── Extract

Getting to know three Latina artists in Sonoma County inspired by their heritage
For these three Latina artists, creating — whether making murals, painting watercolors or inking tattoos — is a way to connect with and recognize their heritage while also passing down the imagery and history of their culture.
Tattoo artist Lucero Vargas digs deep into her ancestral roots, into the pre-Columbian history of Mexico, to create her intricate designs of birds, skulls, flowers and spirals. As a Latina who grew up in the United States, muralist MJ Lindo-Lawyer draws on both the lush colors of the Nicaraguan coast and the ideas she finds in her environment here. Rosa Díaz-Serrano’s surrealistic paintings recall those of famous Mexican artist Frida Kahlo, but it’s her own memories of her native country that inspire her work.

────

● Tasks and exercises
• 1. Replace "watercolors" with "oils" and write out the passage on the three Latina artists between "Getting to know" and "inspire her work.", inclusive.
• 2. Carry the passage on the three Latina artists forward from the point where it ends.
The listing below comes from a different source.

── Dataset entries

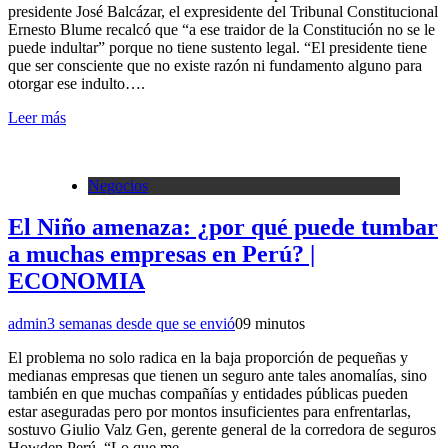
presidente José Balcázar, el expresidente del Tribunal Constitucional
Ernesto Blume recalcó que “a ese traidor de la Constitución no se le
puede indultar” porque no tiene sustento legal. “El presidente tiene
que ser consciente que no existe razón ni fundamento alguno para
otorgar ese indulto….
Leer más
Negocios
El Niño amenaza: ¿por qué puede tumbar
a muchas empresas en Perú? |
ECONOMIA
admin
3 semanas desde que se envió
0
9 minutos
El problema no solo radica en la baja proporción de pequeñas y
medianas empresas que tienen un seguro ante tales anomalías, sino
también en que muchas compañías y entidades públicas pueden
estar aseguradas pero por montos insuficientes para enfrentarlas,
sostuvo Giulio Valz Gen, gerente general de la corredora de seguros
Howden Perú. “Lo que me…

────

● Answers by item
• 1.
Getting to know three Latina artists in Sonoma County inspired by their heritage
For these three Latina artists, creating — whether making murals, painting oils or inking tattoos — is a way to connect with and recognize their heritage while also passing down the imagery and history of their culture.
Tattoo artist Lucero Vargas digs deep into her ancestral roots, into the pre-Columbian history of Mexico, to create her intricate designs of birds, skulls, flowers and spirals. As a Latina who grew up in the United States, muralist MJ Lindo-Lawyer draws on both the lush colors of the Nicaraguan coast and the ideas she finds in her environment here. Rosa Díaz-Serrano’s surrealistic paintings recall those of famous Mexican artist Frida Kahlo, but it’s her own memories of her native country that inspire her work.

• 2.
Rosa Díaz-Serrano
For more than 60 years, Rosa Díaz-Serrano has been collecting landscapes to store in her memory. The scenes from Mexico to California are visions she later fixes onto watercolor canvases. Her paintings range from realistic flowers, figures and still lifes to dreamlike surrealism. There is one constant in her work: the visual legacy of the Mexican land where she grew up.
On one occasion, she got into the car with her husband Roberto and set out on a road trip from Sonoma County to Baja California. It was winter, and the arid Mexican desert had turned green with the recent rains. Gazing at the vegetation was her only distraction sitting in the passenger seat. With the sunset on the horizon, those upright cacti began to unfold in her imagination. She saw them as long, slender fingers emerging from the bottom of the earth like a sudden invasion of creatures from the underworld struggling to rise to the surface.
As soon as she could get her hands on brushes and watercolors, she shaped that vision on canvas. The result was a boney hand connected to the earth through its roots, with a giant, radiant red sun in the background.
“Color is what I like the most about Mexico. We are very colorful. I dress in dark colors, but I like my work to have clarity and the purity of colors that watercolor can bring,” said Díaz-Serrano, who came to Sonoma County in 1977 with her husband and two daughters.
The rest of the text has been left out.